◆ **What the task requires**
The entries are to be printed again word for word, but no picture may appear.

________________

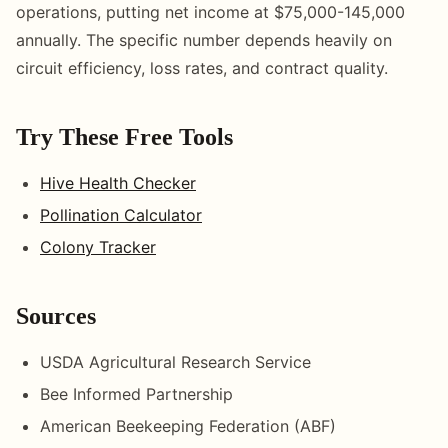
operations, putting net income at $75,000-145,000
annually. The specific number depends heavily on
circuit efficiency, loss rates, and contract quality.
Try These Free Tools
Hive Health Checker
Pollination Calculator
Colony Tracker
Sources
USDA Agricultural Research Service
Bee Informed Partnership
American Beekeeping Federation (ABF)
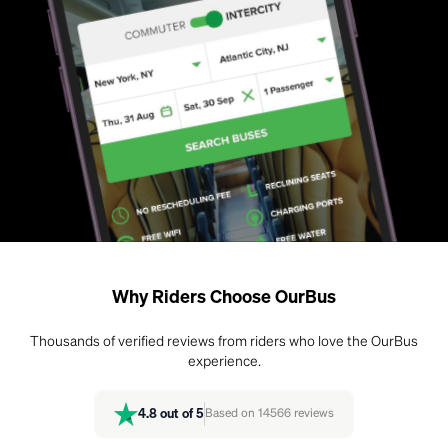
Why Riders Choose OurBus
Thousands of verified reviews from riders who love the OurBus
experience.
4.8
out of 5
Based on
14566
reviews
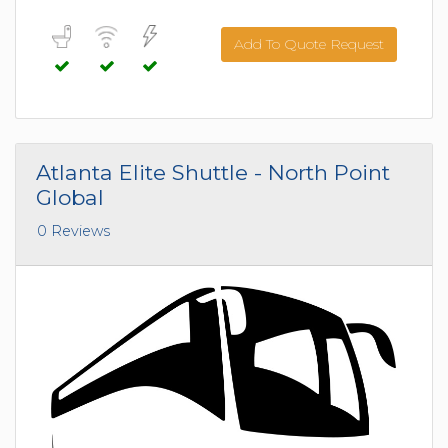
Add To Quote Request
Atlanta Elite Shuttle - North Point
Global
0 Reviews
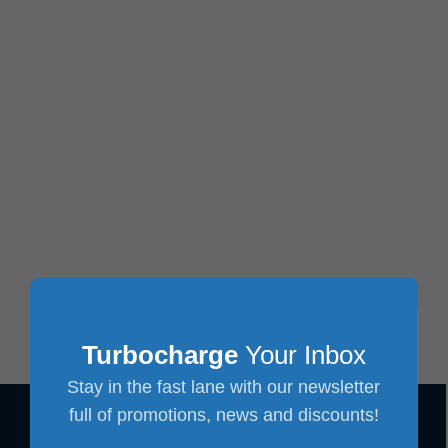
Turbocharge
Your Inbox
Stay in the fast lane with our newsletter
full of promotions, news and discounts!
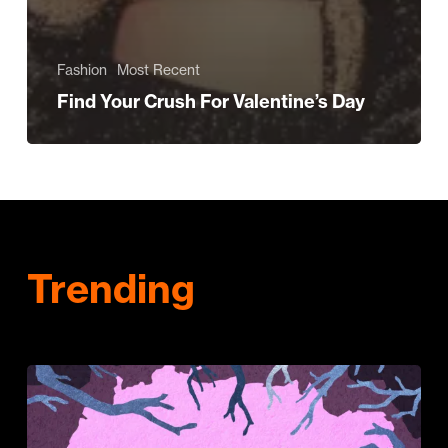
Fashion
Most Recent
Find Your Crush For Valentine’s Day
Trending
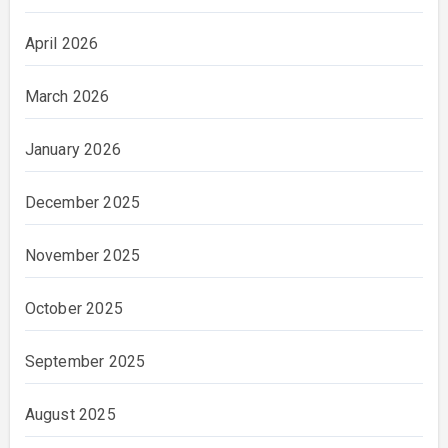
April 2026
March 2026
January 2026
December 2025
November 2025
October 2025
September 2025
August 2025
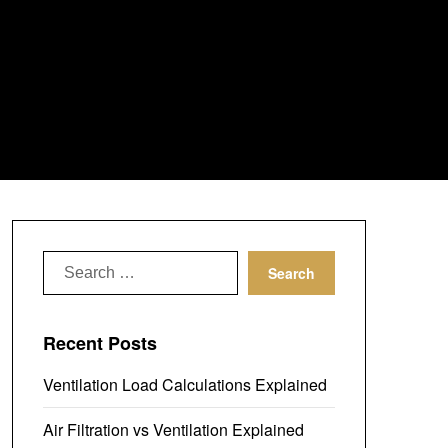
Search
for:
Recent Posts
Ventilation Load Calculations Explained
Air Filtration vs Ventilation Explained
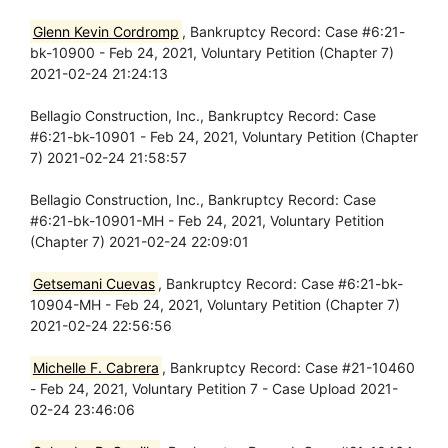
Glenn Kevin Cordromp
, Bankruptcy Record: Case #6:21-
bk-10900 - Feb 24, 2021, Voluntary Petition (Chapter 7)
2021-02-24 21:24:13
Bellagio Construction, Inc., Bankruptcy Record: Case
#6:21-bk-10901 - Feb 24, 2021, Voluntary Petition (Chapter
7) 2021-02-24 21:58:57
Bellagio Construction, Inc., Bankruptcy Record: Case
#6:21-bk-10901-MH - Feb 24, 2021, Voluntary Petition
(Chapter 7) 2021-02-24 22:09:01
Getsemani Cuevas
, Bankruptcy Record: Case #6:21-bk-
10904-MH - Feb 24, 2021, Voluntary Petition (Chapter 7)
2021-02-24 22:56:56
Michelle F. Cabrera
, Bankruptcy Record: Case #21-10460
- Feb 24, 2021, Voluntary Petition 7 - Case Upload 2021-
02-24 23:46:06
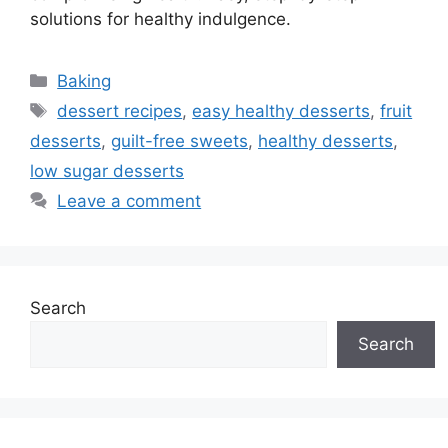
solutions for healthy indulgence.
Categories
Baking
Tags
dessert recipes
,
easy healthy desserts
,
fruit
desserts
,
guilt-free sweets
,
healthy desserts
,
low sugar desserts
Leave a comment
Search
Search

________________

◆ **Answer area**
operations, putting net income at $75,000-145,000
annually. The specific number depends heavily on
circuit efficiency, loss rates, and contract quality.
Try These Free Tools
Hive Health Checker
Pollination Calculator
Colony Tracker
Sources
USDA Agricultural Research Service
Bee Informed Partnership
American Beekeeping Federation (ABF)
Why Riders Choose OurBus
Thousands of verified reviews from riders who love the OurBus
experience.
4.8
out of 5
Based on
14566
reviews
Add To Quote Request
Atlanta Elite Shuttle - North Point
Global
0 Reviews
Turbocharge
Your Inbox
Stay in the fast lane with our newsletter
full of promotions, news and discounts!
Fashion
Most Recent
Find Your Crush For Valentine’s Day
Trending
April 2026
March 2026
January 2026
December 2025
November 2025
October 2025
September 2025
August 2025
Search
for:
Recent Posts
Ventilation Load Calculations Explained
Air Filtration vs Ventilation Explained
Glenn Kevin Cordromp
, Bankruptcy Record: Case #6:21-
bk-10900 - Feb 24, 2021, Voluntary Petition (Chapter 7)
2021-02-24 21:24:13
Bellagio Construction, Inc., Bankruptcy Record: Case
#6:21-bk-10901 - Feb 24, 2021, Voluntary Petition (Chapter
7) 2021-02-24 21:58:57
Bellagio Construction, Inc., Bankruptcy Record: Case
#6:21-bk-10901-MH - Feb 24, 2021, Voluntary Petition
(Chapter 7) 2021-02-24 22:09:01
Getsemani Cuevas
, Bankruptcy Record: Case #6:21-bk-
10904-MH - Feb 24, 2021, Voluntary Petition (Chapter 7)
2021-02-24 22:56:56
Michelle F. Cabrera
, Bankruptcy Record: Case #21-10460
- Feb 24, 2021, Voluntary Petition 7 - Case Upload 2021-
02-24 23:46:06
solutions for healthy indulgence.
Categories
Baking
Tags
dessert recipes
,
easy healthy desserts
,
fruit
desserts
,
guilt-free sweets
,
healthy desserts
,
low sugar desserts
Leave a comment
Search
Search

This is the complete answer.